__Selected excerpt__.
There wasn’t a shortage of goals in this one. Unfortunately, the Canucks come out on the wrong end of the result again.
Vancouver turned up in Winnipeg with a chance to avenge their loss from two weeks ago. Instead, they had another defeat handed to them by the Jets, this time losing in 7-4 fashion. While the goals were good, and the offence showed promising signs, the defence and goaltending proved to be the flaw that did the Canucks in. When you concede seven goals in a game, it’s not very often that you end up on the winning end of that result.
Here’s the loss, by the numbers.
This game flow might be a surprise to most fans. The Canucks, across all situations, actually controlled the puck and generated good chances throughout the entire game. Besides the first period, where they were all squared up, the second and third finished with a Vancouver lead in CF% share and xGF%. They also had a narrow edge in HDCF (14-13), which helped them to a 3.74-2.63 xGF advantage across all 60 minutes. Normally, when a team is leading by a full expected goal, that gives them a very good chance at winning hockey games.

__Exercises__.
(A) List every pair of numbers that the Canucks–Jets game recap writes in the form X-Y, along with what each pair measures.
(B) Pick up the Canucks–Jets game recap after its final sentence and write the next paragraph.

__Raw data__.

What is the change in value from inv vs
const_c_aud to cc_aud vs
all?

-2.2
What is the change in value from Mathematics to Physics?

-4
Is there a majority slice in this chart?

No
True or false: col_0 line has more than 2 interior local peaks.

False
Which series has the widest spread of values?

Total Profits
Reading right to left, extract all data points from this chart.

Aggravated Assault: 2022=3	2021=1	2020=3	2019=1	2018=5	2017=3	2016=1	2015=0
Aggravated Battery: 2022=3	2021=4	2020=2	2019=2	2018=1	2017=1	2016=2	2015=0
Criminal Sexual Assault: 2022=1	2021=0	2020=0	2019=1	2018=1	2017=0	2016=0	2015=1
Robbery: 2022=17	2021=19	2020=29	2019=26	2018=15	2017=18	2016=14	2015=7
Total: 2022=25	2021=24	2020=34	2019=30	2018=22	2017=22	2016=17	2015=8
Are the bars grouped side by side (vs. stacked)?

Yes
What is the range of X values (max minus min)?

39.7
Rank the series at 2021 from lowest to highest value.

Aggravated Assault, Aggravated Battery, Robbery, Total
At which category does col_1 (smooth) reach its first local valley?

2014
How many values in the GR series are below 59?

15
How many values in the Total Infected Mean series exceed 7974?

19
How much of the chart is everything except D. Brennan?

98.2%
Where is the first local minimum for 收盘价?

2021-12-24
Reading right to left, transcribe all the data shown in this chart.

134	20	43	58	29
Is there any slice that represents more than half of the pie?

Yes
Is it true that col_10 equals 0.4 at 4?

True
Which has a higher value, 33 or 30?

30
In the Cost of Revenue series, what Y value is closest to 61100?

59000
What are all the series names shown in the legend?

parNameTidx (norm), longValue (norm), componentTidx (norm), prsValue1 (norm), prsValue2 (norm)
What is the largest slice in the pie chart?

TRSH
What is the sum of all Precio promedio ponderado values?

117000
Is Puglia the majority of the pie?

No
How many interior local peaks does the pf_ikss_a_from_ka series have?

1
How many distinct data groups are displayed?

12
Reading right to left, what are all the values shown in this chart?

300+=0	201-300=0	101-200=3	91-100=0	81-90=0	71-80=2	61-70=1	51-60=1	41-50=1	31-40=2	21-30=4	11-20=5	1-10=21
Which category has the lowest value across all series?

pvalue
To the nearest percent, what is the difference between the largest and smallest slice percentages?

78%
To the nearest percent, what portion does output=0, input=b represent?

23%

__Task-by-task results__.
(A)
- 7-4: the final score of the game, a loss for Vancouver
- 14-13: high-danger chances (HDCF), a narrow edge for Vancouver
- 3.74-2.63: expected goals (xGF) across all 60 minutes, in Vancouver's favor

(B)
Of course, this is where the other shoe drops. Obviously the Canucks didn’t come out in front during this game, and much of that can be chalked up to poor 5v5 play. Though the power play gave them chances, they weren’t able to generate much momentum that carried over to even strength. Taking a look at the game flow at 5v5, it shows a clear picture of a Winnipeg Jets team that knew exactly how to handle this Canucks team, getting into the lead and holding their chances to a minimum at even strength. It’s yet another example of Vancouver getting outplayed with five skaters, in yet another loss they haven’t adjusted to.
Again, across all situations, the Canucks looked like they did decent for themselves, the goals against notwithstanding. A good cluster of their opportunities came in tight, a total of 14 HDCF in last afternoon’s matchup. They actually did a solid job at a comeback effort in the third, as out of 9 scoring chances 6 of them were considered high-danger, leading to a 1.47-0.56 xGF tilt in Vancouver’s favour. Defensively, the patch the Jets generated was smaller than the Canucks’, though it was of similar density, suggesting that a lot of attempts came from a small area.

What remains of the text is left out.